--- Begin Extract provided ---

Tensorflow serving solves these issues for us for the good. It has been specifically designed to server ML models by keeping version management, inference with minimum latency, isolated model code management from the other devops code etc. requirements at the top priorities.

Tensorflow serving: The introduction

TensorFlow Serving is a flexible, high-performance serving system for machine learning models, designed for production environments. TensorFlow Serving makes it easy to deploy new algorithms and experiments, while keeping the same server architecture and APIs. TensorFlow Serving provides out-of-the-box integration with TensorFlow models, but can be easily extended to serve other types of models and data. source

In this blog-post we are going to see what are the minimal things(in code) required to serve a tensorflow model with tensorflow serving and docker. Docker is a containerization platform that packages an application and all its dependencies together in the form of a docker container to ensure that the application works seamlessly in any environment. Containers are built in the form of a docker image, which is an immutable(unchangeable) file that contains source code, libraries, dependencies, tools and any other files needed to run an application. More about the docker and containerization can be read in my another blog-post here.



image_credit

Installation

We will be using tensorflow serving with docker, which is the easiest way of deploying ML models using tensorflow serving. To install docker go to this link. Then install tensorflow serving:

docker pull tensorflow/serving

Prepare a tensorflow model (Build, Train, Save)

Below we will create a simplest sentiment-classifier model of IMDB reviews. We will use tensorflow for this purpose, a pre-loaded dataset from tensorflow datasets.

pip install tensorflow==2.5.0
pip install tensorflow_datasets
import tensorflow as tf
import tensorflow_datasets as tfds
import numpy as np
import pickle
import time

#download and load dataset
imdb, info = tfds.load("imdb_reviews/subwords8k", with_info=True, as_supervised=True)

#separate train and test data
train_data = imdb['train']
test_data = imdb['test']

#fetch the tokenizer
tokenizer = info.features['text'].encoder

#test tokenizer
test_string = "That movie i saw the other day was fantabulous"
print("test string: ", test_string)
tokenized_string = tokenizer.encode(test_string)
print("tokenized string: ", tokenized_string)
decoded_string = tokenizer.decode(tokenized_string)
print("decoded string: ", decoded_string)

for token in tokenized_string:
  print('{} ----> {}'.format(token, tokenizer.decode([token])))

# saving the tokenizer
with open('tokenizer.pkl', 'wb') as handle:
    pickle.dump(tokenizer, handle, protocol=pickle.HIGHEST_PROTOCOL)

--- End Extract provided ---
--- Begin Information shown ---

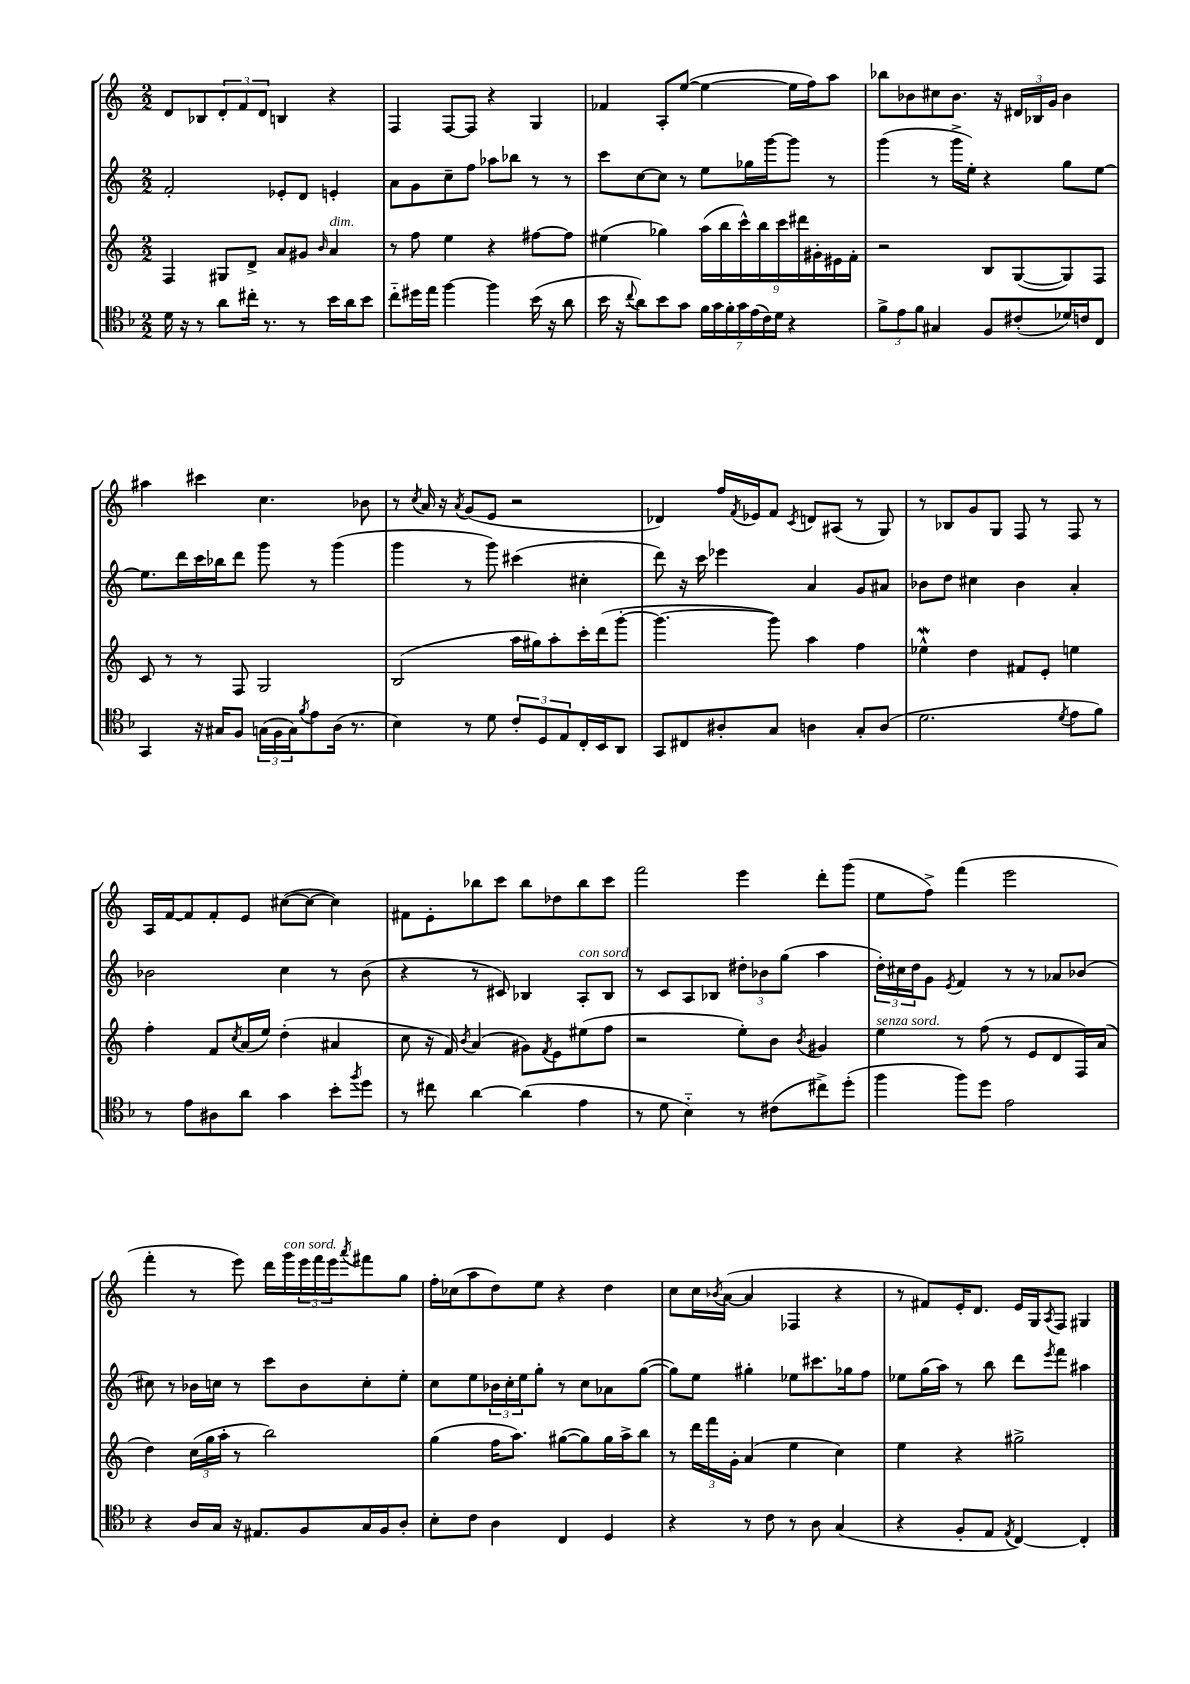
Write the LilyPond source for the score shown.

--- End Information shown ---

Written request >>
Reproduce the stretch of the TensorFlow Serving post from "#test tokenizer" through "pickle.dump(tokenizer, handle, protocol=pickle.HIGHEST_PROTOCOL)" word for word. Leave the listing aside; it has no role here.

Answer in full >>
#test tokenizer
test_string = "That movie i saw the other day was fantabulous"
print("test string: ", test_string)
tokenized_string = tokenizer.encode(test_string)
print("tokenized string: ", tokenized_string)
decoded_string = tokenizer.decode(tokenized_string)
print("decoded string: ", decoded_string)

for token in tokenized_string:
  print('{} ----> {}'.format(token, tokenizer.decode([token])))

# saving the tokenizer
with open('tokenizer.pkl', 'wb') as handle:
    pickle.dump(tokenizer, handle, protocol=pickle.HIGHEST_PROTOCOL)